_What to do_: Can you express each line of the rows below as a JSON list of strings, with one string per line, no blank lines, and the pictures left out?

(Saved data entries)
::::::

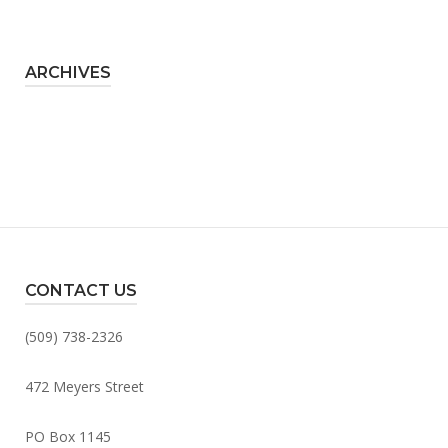
ARCHIVES
CONTACT US
(509) 738-2326
472 Meyers Street
PO Box 1145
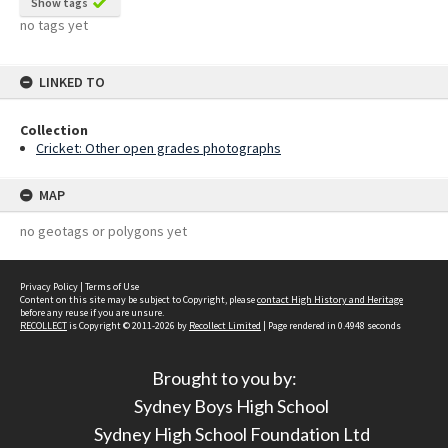
Show tags
no tags yet
LINKED TO
Collection
Cricket: Other open grades photographs
MAP
no geotags or polygons yet
Privacy Policy
|
Terms of Use
Content on this site may be subject to Copyright, please
contact High History and Heritage
before any reuse if you are unsure.
RECOLLECT
is Copyright © 2011-2026 by
Recollect Limited
| Page rendered in
0.4948
seconds
Brought to you by:
Sydney Boys High School
Sydney High School Foundation Ltd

::::::

_Answer section_:
[
  "ARCHIVES",
  "CONTACT US",
  "(509) 738-2326",
  "472 Meyers Street",
  "PO Box 1145",
  "Show tags",
  "no tags yet",
  "LINKED TO",
  "Collection",
  "Cricket: Other open grades photographs",
  "MAP",
  "no geotags or polygons yet",
  "Privacy Policy",
  "|",
  "Terms of Use",
  "Content on this site may be subject to Copyright, please",
  "contact High History and Heritage",
  "before any reuse if you are unsure.",
  "RECOLLECT",
  "is Copyright © 2011-2026 by",
  "Recollect Limited",
  "| Page rendered in",
  "0.4948",
  "seconds",
  "Brought to you by:",
  "Sydney Boys High School",
  "Sydney High School Foundation Ltd"
]